A stab of nostalgia for time spent hauling myself all over the Chicago metropolitan area to find excellent toys for Christmas morning is what led me to scour the toy catalogs that have been showing up with the last few Sunday newspapers.

It’s a brave new world out there: If you want to buy a toy that won’t rot a kid’s brain or body, good luck. More than any year before, finding something that doesn’t have a lowercase “i” in front of it or requires some sort of power source will be a challenge.

I dare you to find any plaything, aside from stuffed animals — though they’re not immune, either — for infants to 3-year-olds that doesn’t light up, sing, speak, or come with a microphone or a screen.
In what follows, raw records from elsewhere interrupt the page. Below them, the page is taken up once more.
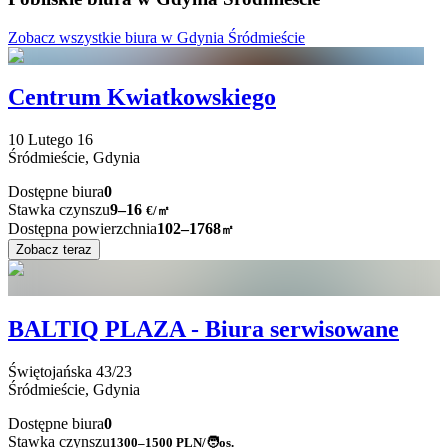
Zobacz wszystkie biura w Gdynia Śródmieście
Centrum Kwiatkowskiego
10 Lutego
16
Śródmieście,
Gdynia
Dostępne biura
0
Stawka czynszu
9–16
€/㎡
Dostępna powierzchnia
102–1768
㎡
Zobacz teraz
BALTIQ PLAZA - Biura serwisowane
Świętojańska
43/23
Śródmieście,
Gdynia
Dostępne biura
0
Stawka czynszu
1300–1500
PLN/🧑os.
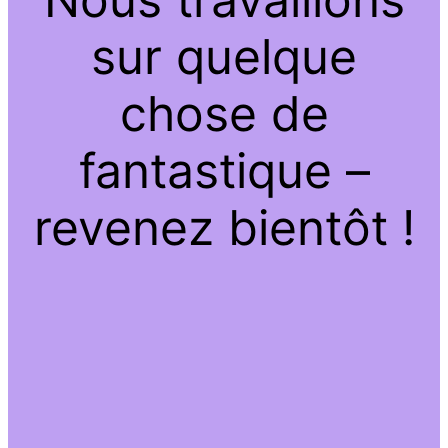
sur quelque
chose de
fantastique –
revenez bientôt !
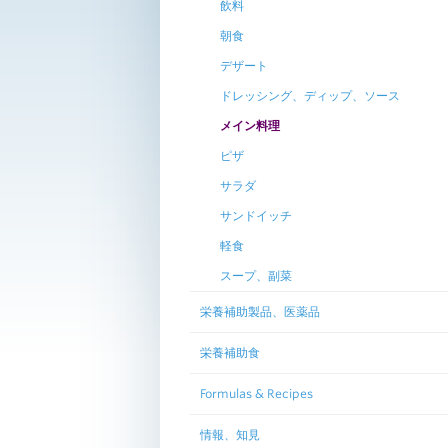
飲料
朝食
デザート
ドレッシング、ディップ、ソース
メイン料理
ピザ
サラダ
サンドイッチ
軽食
スープ、副菜
栄養補助製品、医薬品
栄養補助食
Formulas & Recipes
情報、知見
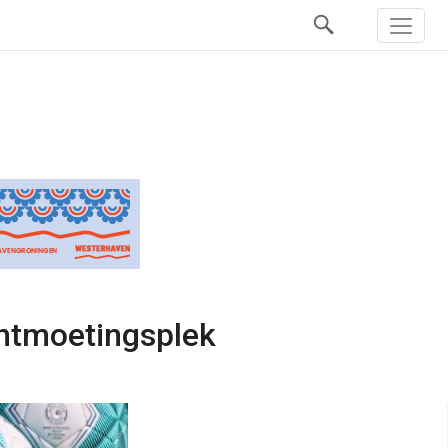
ntmoetingsplek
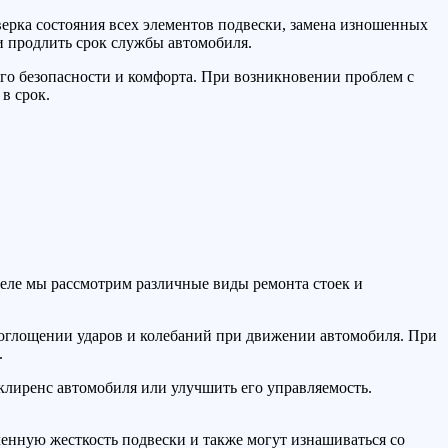
верка состояния всех элементов подвески, замена изношенных
и продлить срок службы автомобиля.
его безопасности и комфорта. При возникновении проблем с
в срок.
деле мы рассмотрим различные виды ремонта стоек и
поглощении ударов и колебаний при движении автомобиля. При
.
клиренс автомобиля или улучшить его управляемость.
енную жесткость подвески и также могут изнашиваться со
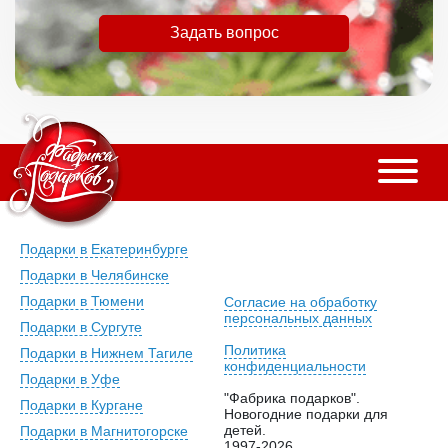
Задать вопрос
Подарки в Екатеринбурге
Подарки в Челябинске
Подарки в Тюмени
Согласие на обработку
персональных данных
Подарки в Сургуте
Политика
Подарки в Нижнем Тагиле
конфиденциальности
Подарки в Уфе
"Фабрика подарков".
Подарки в Кургане
Новогодние подарки для
детей.
Подарки в Магнитогорске
1997-2026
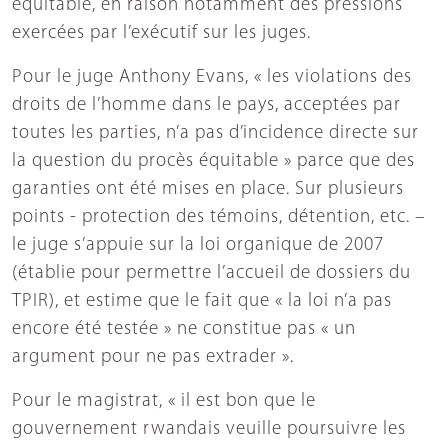
équitable, en raison notamment des pressions
exercées par l’exécutif sur les juges.
Pour le juge Anthony Evans, « les violations des
droits de l’homme dans le pays, acceptées par
toutes les parties, n’a pas d’incidence directe sur
la question du procès équitable » parce que des
garanties ont été mises en place. Sur plusieurs
points - protection des témoins, détention, etc. –
le juge s’appuie sur la loi organique de 2007
(établie pour permettre l’accueil de dossiers du
TPIR), et estime que le fait que « la loi n’a pas
encore été testée » ne constitue pas « un
argument pour ne pas extrader ».
Pour le magistrat, « il est bon que le
gouvernement rwandais veuille poursuivre les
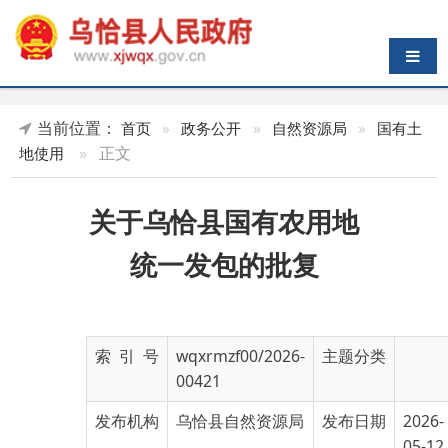
导航切换
当前位置：
首页
»
政务公开
»
自然资源局
»
国有土
»
正文
地使用
关于乌恰县国有农用地
统一发包的批复
索 引 号
wqxrmzf00/2026-
主题分类
00421
发布机构
乌恰县自然资源局
发布日期
2026-
05-12
16:55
And this year even family classics such as Monopoly, Scrabble and Yahtzee come in electronic game piece versions, just in case rolling actual dice is too boring.

A conspiracy-minded cynic might wonder if the major electronics firms are secretly pushing highly functioning replicas of laptops, smartphones, digital cameras and tablet devices onto preschoolers to build a future consumer market.
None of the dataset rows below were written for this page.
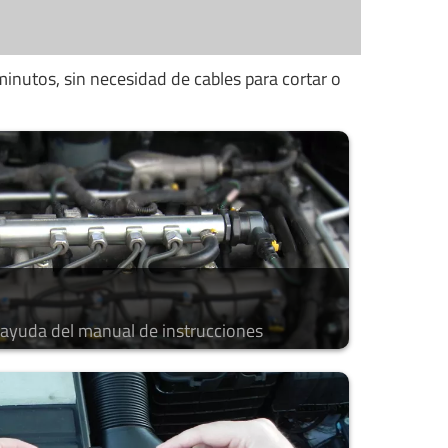
minutos, sin necesidad de cables para cortar o
a ayuda del manual de instrucciones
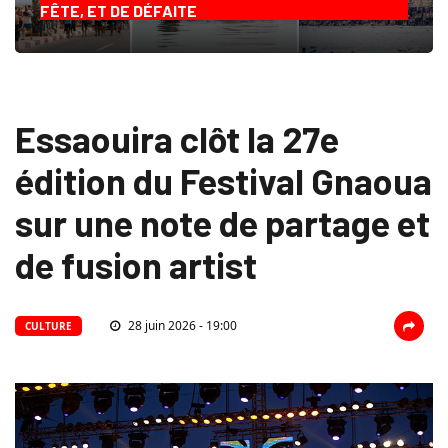
FÊTE, ET DE DÉFAITE
Essaouira clôt la 27e
édition du Festival Gnaoua
sur une note de partage et
de fusion artist
28 juin 2026 - 19:00
CULTURE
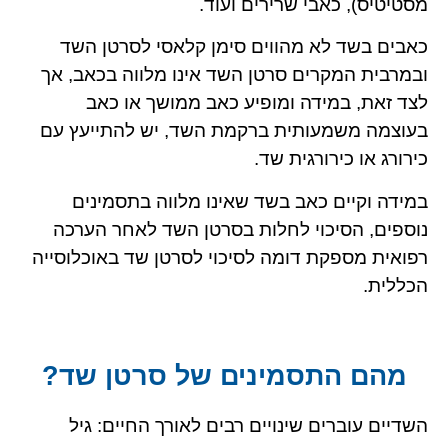
מסטיטיס), כאבי שרירים ועוד.
כאבים בשד לא מהווים סימן קלאסי לסרטן השד
ובמרבית המקרים סרטן השד אינו מלווה בכאב, אך
לצד זאת, במידה ומופיע כאב ממושך או כאב
בעוצמה משמעותית ברקמת השד, יש להתייעץ עם
כירורג או כירורגית שד.
במידה וקיים כאב בשד שאינו מלווה בתסמינים
נוספים, הסיכוי לחלות בסרטן השד לאחר הערכה
רפואית מספקת דומה לסיכוי לסרטן שד באוכלוסייה
הכללית.
מהם התסמינים של סרטן שד?
השדיים עוברים שינויים רבים לאורך החיים: גיל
Families on limited budgets can look to VTech and LeapPad for spiffy tablets that play video and have hundreds of educational and game apps, aimed at ages 4 and up. Families that can afford iPads and other “real” tablets have any number of apps and real joysticks, wands, and extension toys — such as remote-controlled helicopters and cars — to choose from.

It’s not as though there aren’t lots of great non-electronic toys out there that are fun and even educational; you just have to look really hard.

But that’s not much comfort to those few parents out there who dearly hope their children won’t be plied with all sorts of loud, flashing, catatonia-inducing gadgets this holiday season. If they can’t find a way to get loved ones to choose high-quality toys over the avalanche of ones that require little imagination or effort to interact with, I fear their oases of calm are in terrible danger.